Kitty, Daisy & Lewis: The Third
(TM) Woran erkennt man eine Platte von Kitty, Daisy & Lewis? Nun, man legt sie in den Player und man weiß einfach: das müssen sie sein. Wer sonst würde mit einem solchen leichten Rock’n’Roll-Song wie „Whenever You See Me“ in ein Album starten, mit diesen typischen verschleppten, ein wenig zu stark aufgetragenen Drums und dem gepressten Gesang der Durham-Schwestern? Was der Songprofessor von Radio Eins – ich glaube es war anlässlich des zweiten Albums – zurecht bei dem Trio bemängelte, ist halt auch ihr USP: es ist nichts perfekt in diesen Songs, dafür herrscht – Achtung, Hasswort – schlichte Authentizität.
Sie haben auch wieder richtig feine Überraschungen drauf, wie den Schluss von „No Action“, einem Song, der als Ballade anfängt und immer mehr Fahrt aufnimmt, cheesy Streicher präsentiert und dann eben mit einem Paukenschlag endet. Die Band macht Ausflüge in billigen Soul („Feeling Of Wonder“), doch am besten sind Kitty, Daisy & Lewis aber immer noch, wenn sie trockenen Rock’n’Roll spielen, oder gar den Blues („Good Looking Woman“) oder Ska („Turkish Delight“). Und über allem dieser hörbar unbändige Spaß an der Sache.
Kitty, Daisy & Lewis: The Third. PIAS/Cooperative Music (Rough Trade). Zu einem Video.
Sonae: Far Away Is Right Around The Corner
(TM) Die erste Veröffentlichung des elektronischen Monika-Labels im neuen Jahr präsentiert das Debütalbum der Kölner Musikerin Sonae.
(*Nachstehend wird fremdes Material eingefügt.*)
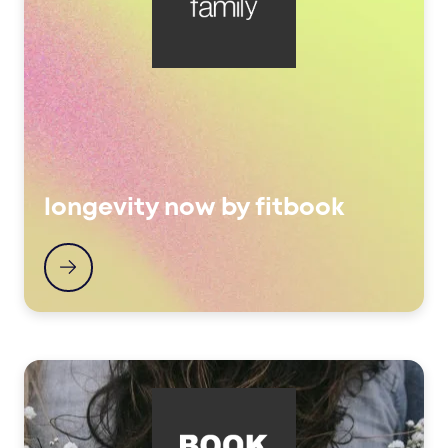
longevity now by fitbook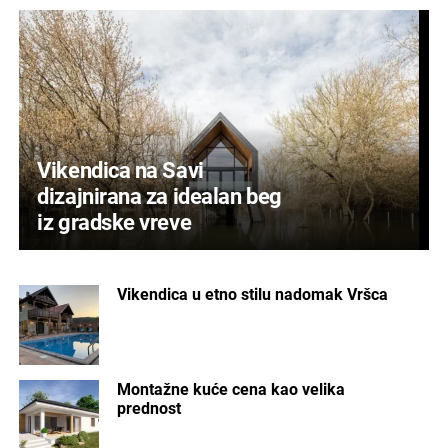
Vikendica na Savi
dizajnirana za idealan beg
iz gradske vreve
Vikendica u etno stilu nadomak Vršca
Montažne kuće cena kao velika
prednost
Sonae ist bisher vor allem mit EPs und Remixes in Erscheinung getreten, ihre Demos machten nicht nur Labelchefin Gudrun Gut neugierig. Die Songs entstanden zwischen in den letzten drei Jahren und drehen sich um Themen wie Freundschaft, das Erwachsenwerden und überhaupt den Alltag. Schon die Songtitel deuten das an: „Einfach so“, „Hot Summerday“ oder „Gewitterspaziergang“ stehen in einer langen Tradition der Ambientmusik, in der die äußerliche Erfahrung direkt verinnerlicht wird. Sonae verwendet auf „Far Away Is Right Around The Corner“ ausgiebig Feldaufnahmen der Website feesound.org.
Im gespenstischen „Wandering“ beispielsweise werden die Sicherheitshinweise in Flugzeug und Bahn, die jeder von uns beinahe auswendig mitsprechen kann, in eine neue Reihenfolge gebracht, was einen erstaunlichen Verfremdungseffekt hat („Please take a moment now/ and breathe normally“). Ihre Herangehensweise verbindet Delikatheit mit Zerstörungswillen, wie etwa bei ihrem tollen Remix von Cio d’Ors „Distanz“. So rhythmisch wie im Titeltrack ist es meist nicht, es dominieren flächige Sounddecken. Wenn beim Nachbarn übrigens grade die Decke aufgebohrt wird, kann man auch dieses Feldgeräusch wunderbar in die Sonae-Komposition einfügen – und das meine ich absolut positiv!
Sonae: Far Away Is Right Around The Corner. Monika Enterprise (Kompakt).